Put the entries from the line with "How many interior" to the line with "Reading right to", both included, into a Markdown table with the columns Row and Line, leaving out blank lines.

Supplied data:
★ ★ ★ ★
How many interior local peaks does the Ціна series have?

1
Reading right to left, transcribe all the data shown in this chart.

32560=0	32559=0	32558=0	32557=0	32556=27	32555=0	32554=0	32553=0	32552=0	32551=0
★ ★ ★ ★
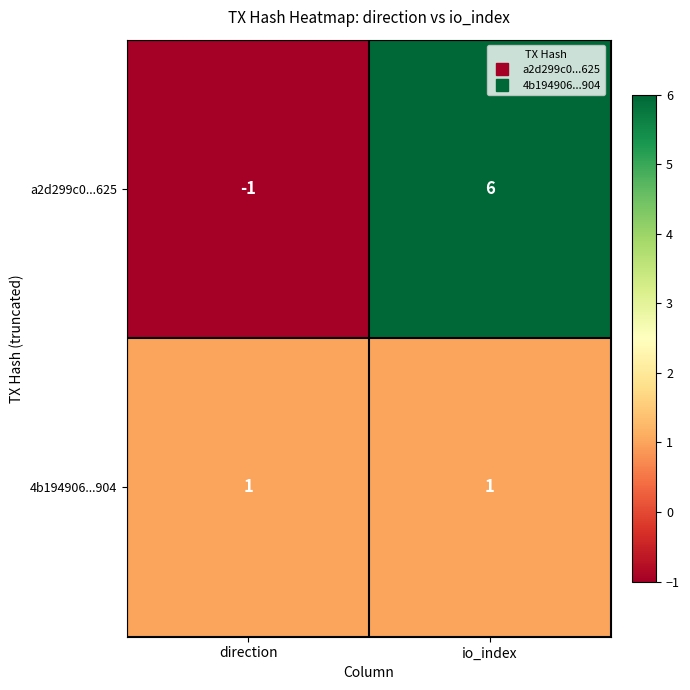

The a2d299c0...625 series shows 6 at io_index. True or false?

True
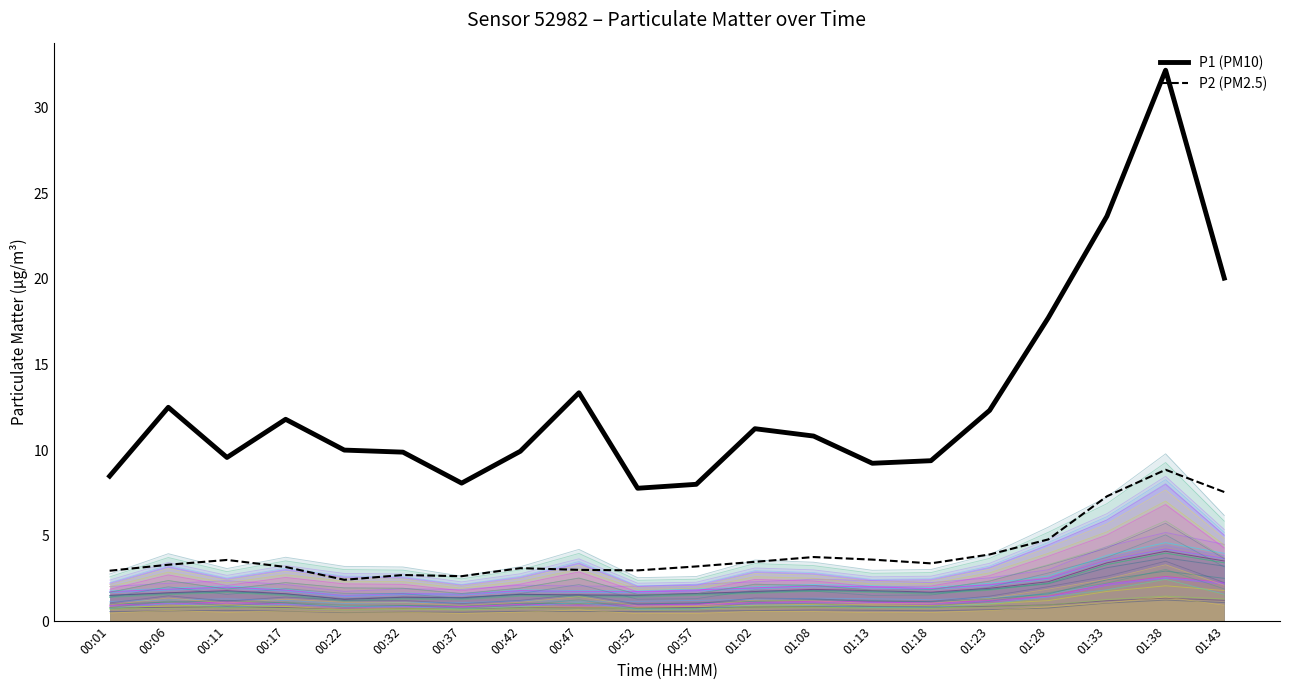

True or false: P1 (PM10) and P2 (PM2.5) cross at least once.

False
★ ★ ★ ★
Response below:
| Row | Line |
|---|---|
| 1 | How many interior local peaks does the Ціна series have? |
| 2 | 1 |
| 3 | Reading right to left, transcribe all the data shown in this chart. |